━━━ TEXT PASSAGE

But using the model given in Bayesian Modeling Using WinBUGS (Ch. 8, Section 3.4, pgs 292-294), I can't seem to get the model to work.

The model code is given below:

m1_string <- "model {
    C <- 0
    for(i in 1:n_games) {

        minscore[i] <- min( HomeGoals[i],AwayGoals[i]) + 1
        # Generate minscore latent variable
        u[i] ~ dunif(0,minscore[i])
        z3[i] <- trunc( u[i] )

        HomeGoals[i] <- z1[i] + z3[i]
        AwayGoals[i] <- z2[i] + z3[i]
        Zeros[i] <- 0
        Zeros[i] ~ dpois( zeros.mean[i] )
        zeros.mean[i] <- -l[i] + C
        l[i] <- -lambda_home[HomeTeam[i],AwayTeam[i]] + z1[i]*log( lambda_home[HomeTeam[i],AwayTeam[i]] ) - loggam( z1[i]+1 )

━━━━━━

*DIRECTIONS*.
1. List every function called in the model code of the forum post.
2. According to the forum post, where in Bayesian Modeling Using WinBUGS does the model appear?
3. Summarize the forum post in two sentences.

━━━ LISTED ENTRIES

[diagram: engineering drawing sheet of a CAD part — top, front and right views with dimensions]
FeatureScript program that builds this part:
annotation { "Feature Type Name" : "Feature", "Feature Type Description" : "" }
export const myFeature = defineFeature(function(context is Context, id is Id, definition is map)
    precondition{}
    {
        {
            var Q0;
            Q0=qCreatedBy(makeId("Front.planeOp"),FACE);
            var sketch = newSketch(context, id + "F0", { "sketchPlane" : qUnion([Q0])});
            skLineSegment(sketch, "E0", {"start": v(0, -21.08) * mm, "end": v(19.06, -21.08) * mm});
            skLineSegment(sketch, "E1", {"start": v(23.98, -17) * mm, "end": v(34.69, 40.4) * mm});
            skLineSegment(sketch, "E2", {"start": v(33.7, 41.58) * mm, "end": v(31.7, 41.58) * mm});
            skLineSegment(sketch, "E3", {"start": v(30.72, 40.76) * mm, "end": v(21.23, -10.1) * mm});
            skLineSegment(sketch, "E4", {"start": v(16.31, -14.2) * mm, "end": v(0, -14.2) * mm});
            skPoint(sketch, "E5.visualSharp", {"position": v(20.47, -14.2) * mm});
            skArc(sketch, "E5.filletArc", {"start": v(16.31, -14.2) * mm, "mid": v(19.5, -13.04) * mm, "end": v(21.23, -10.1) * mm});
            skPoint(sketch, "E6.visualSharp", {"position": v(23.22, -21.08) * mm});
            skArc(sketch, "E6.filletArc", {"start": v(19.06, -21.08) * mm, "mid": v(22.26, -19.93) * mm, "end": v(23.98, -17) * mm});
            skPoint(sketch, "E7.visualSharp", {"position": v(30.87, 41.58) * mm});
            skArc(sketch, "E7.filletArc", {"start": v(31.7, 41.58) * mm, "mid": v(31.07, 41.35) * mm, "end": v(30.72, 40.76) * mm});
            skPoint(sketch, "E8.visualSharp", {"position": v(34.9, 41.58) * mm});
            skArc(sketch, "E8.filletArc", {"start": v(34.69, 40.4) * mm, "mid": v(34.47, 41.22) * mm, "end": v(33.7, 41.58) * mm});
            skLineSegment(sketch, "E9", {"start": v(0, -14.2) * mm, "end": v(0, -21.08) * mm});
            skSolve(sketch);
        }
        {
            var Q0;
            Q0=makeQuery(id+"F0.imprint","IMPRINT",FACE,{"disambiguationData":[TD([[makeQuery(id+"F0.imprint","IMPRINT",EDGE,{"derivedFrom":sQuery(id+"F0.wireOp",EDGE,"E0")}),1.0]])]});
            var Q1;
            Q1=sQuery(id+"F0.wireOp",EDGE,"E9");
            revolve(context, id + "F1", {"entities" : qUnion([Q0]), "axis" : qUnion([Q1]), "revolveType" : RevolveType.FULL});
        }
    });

━━━━━━

*RESULTS*.
1. min, dunif, trunc, dpois, log, loggam

2. Chapter 8, Section 3.4, pages 292–294.

3. The writer cannot get a model taken from Bayesian Modeling Using WinBUGS (Ch. 8, Section 3.4) to work. The model code loops over games, drawing a latent variable uniformly up to the smaller score plus one, truncating it to z3, writing home and away goals as z1 + z3 and z2 + z3, and giving a zero-valued variable a Poisson distribution with mean -l[i] + C.